What are the tradeoffs associated with the various XGBoost interfaces?

JakeColor · November 22, 2021, 9:52pm

I’m spinning up with XGBoost today, and have already encountered at least two ways to train gradient boosted trees:

Approach 1 (“native” xgb)

xg_train = xgb.DMatrix(data = X_train, label = y_train)
xg_train.save_binary('./data/processed/train.buffer')
xg_train = xgb.DMatrix('./data/processed/train.buffer')

param = {'max_depth':2, 'eta':1, 'objective':'binary:logistic'}
clf = xgb.train(param,xg_train, 100) # 1.79s wall time

Approach 2 (“sklearn-style”)

source: XGB sklearn wrapper example

clf2 = xgb.XGBClassifier(
    n_estimators=100, max_depth=2, eta=1, objective="binary:logistic",
    random_state=1729
)
clf2.fit(train[['distance_from_net', 'angle']], train['is_goal'].astype(int))

I’ve checked that the results (i.e. predictions on a validation set) are identical, but are there hidden tradeoffs associated with each approach? i.e:

speed? Is data binarization handled behind the scenes in approach 2? I recorded the following with timeit:

Approach 1  1.11 s ± 25.2 ms per loop (7 runs)
Approach 2  1.58 s ± 367 ms per loop (7 runs)

completeness do the interfaces in Approach 2 or 3 give up access to any features of “native” xgb?

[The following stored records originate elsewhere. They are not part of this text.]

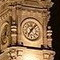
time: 7:07
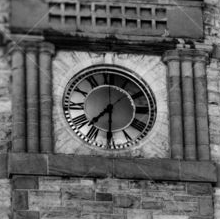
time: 7:30
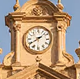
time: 1:39
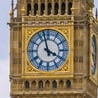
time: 3:57
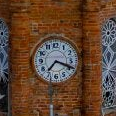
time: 7:18
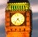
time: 4:36
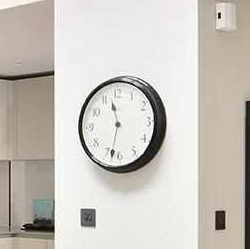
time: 11:32
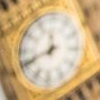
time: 11:41
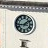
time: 1:43
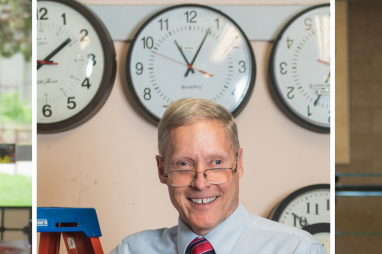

hcho3 · November 23, 2021, 5:11am

The two interfaces should have identical set of features. As for speed, the sklearn wrapper automatically wraps the data in DMatrix data structure and incurs some overhead. The difference between two interfaces will shrink if you add the DMatrix construction time to the time for xgb.train().